### What you should do
Please, without the pictures, retype exactly the lines from the start of the material through the line that holds "Figure 1. Diagnostic".

### Exercise data
..............................
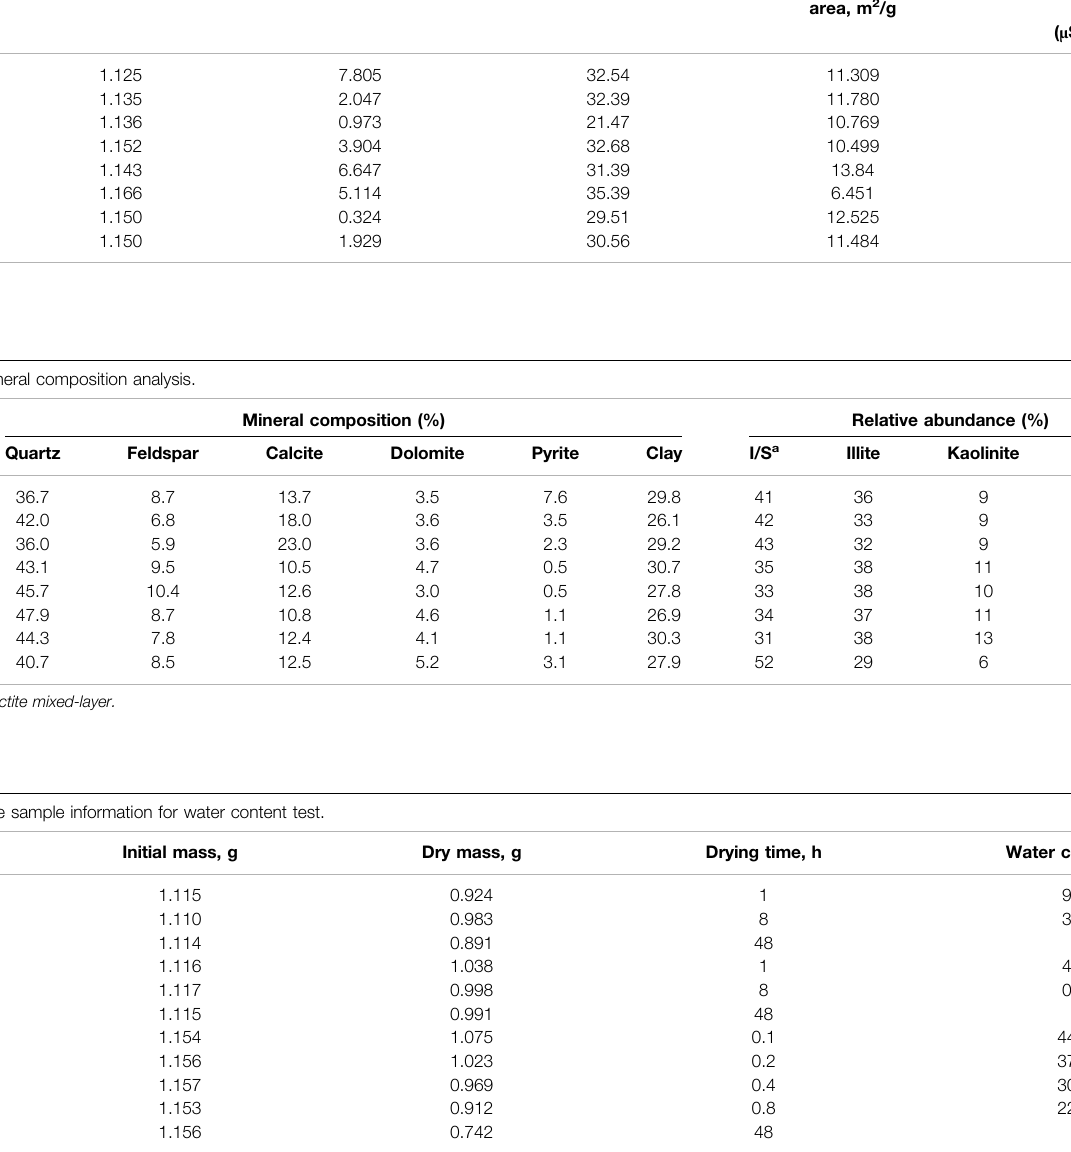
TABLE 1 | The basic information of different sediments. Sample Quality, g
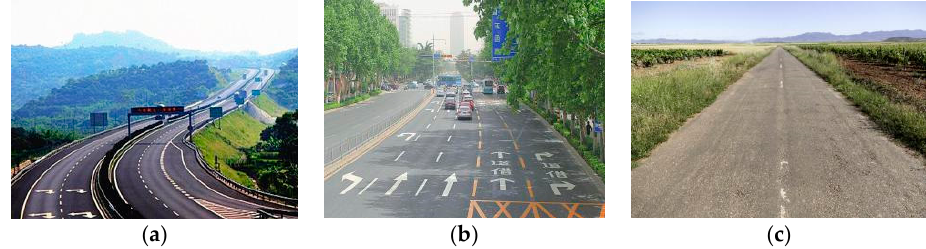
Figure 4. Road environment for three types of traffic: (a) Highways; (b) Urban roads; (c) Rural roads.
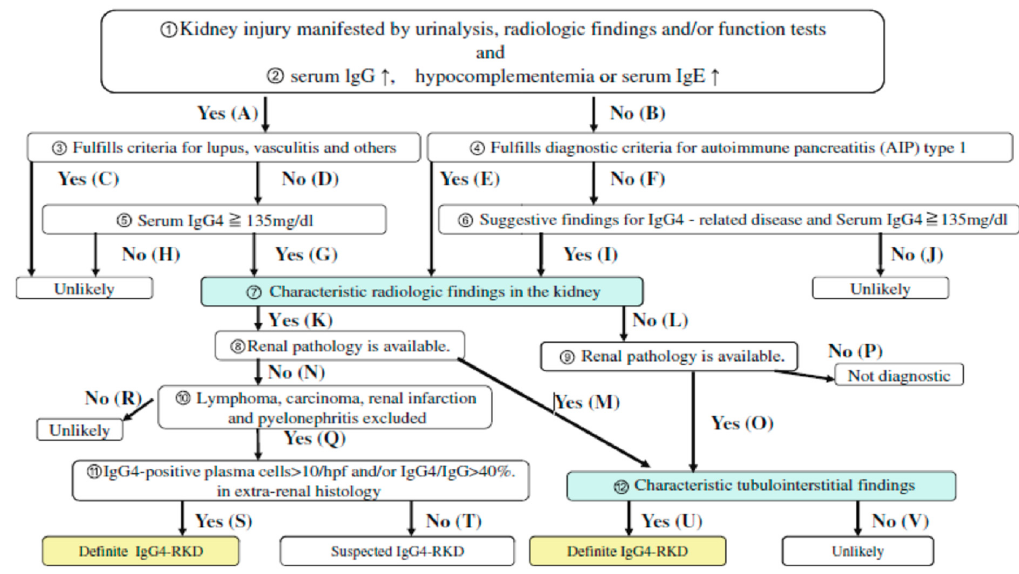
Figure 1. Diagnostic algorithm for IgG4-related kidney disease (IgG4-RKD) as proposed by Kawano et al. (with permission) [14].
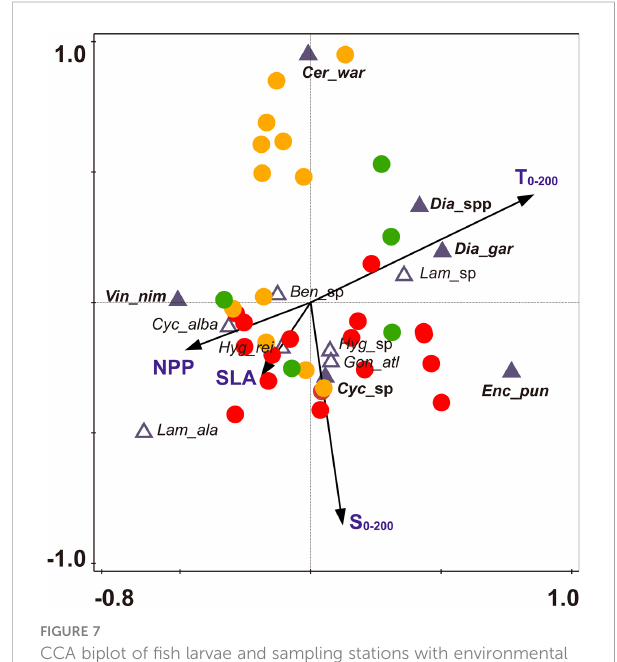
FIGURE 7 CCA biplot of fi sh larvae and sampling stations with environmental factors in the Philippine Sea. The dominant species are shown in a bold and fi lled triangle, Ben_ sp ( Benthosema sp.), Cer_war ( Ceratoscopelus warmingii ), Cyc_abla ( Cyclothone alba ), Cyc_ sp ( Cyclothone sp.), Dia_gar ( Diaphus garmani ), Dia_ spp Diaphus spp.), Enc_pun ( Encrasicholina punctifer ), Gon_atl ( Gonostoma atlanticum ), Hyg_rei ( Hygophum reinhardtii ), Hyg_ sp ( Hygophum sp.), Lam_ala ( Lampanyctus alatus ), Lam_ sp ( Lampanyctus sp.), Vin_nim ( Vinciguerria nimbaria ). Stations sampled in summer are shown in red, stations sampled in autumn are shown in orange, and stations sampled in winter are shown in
..............................
### Expected answer
TABLE 1 | The basic information of different sediments. Sample Quality, g
Figure 4. Road environment for three types of traffic: (a) Highways; (b) Urban roads; (c) Rural roads.
Figure 1. Diagnostic algorithm for IgG4-related kidney disease (IgG4-RKD) as proposed by Kawano et al. (with permission) [14].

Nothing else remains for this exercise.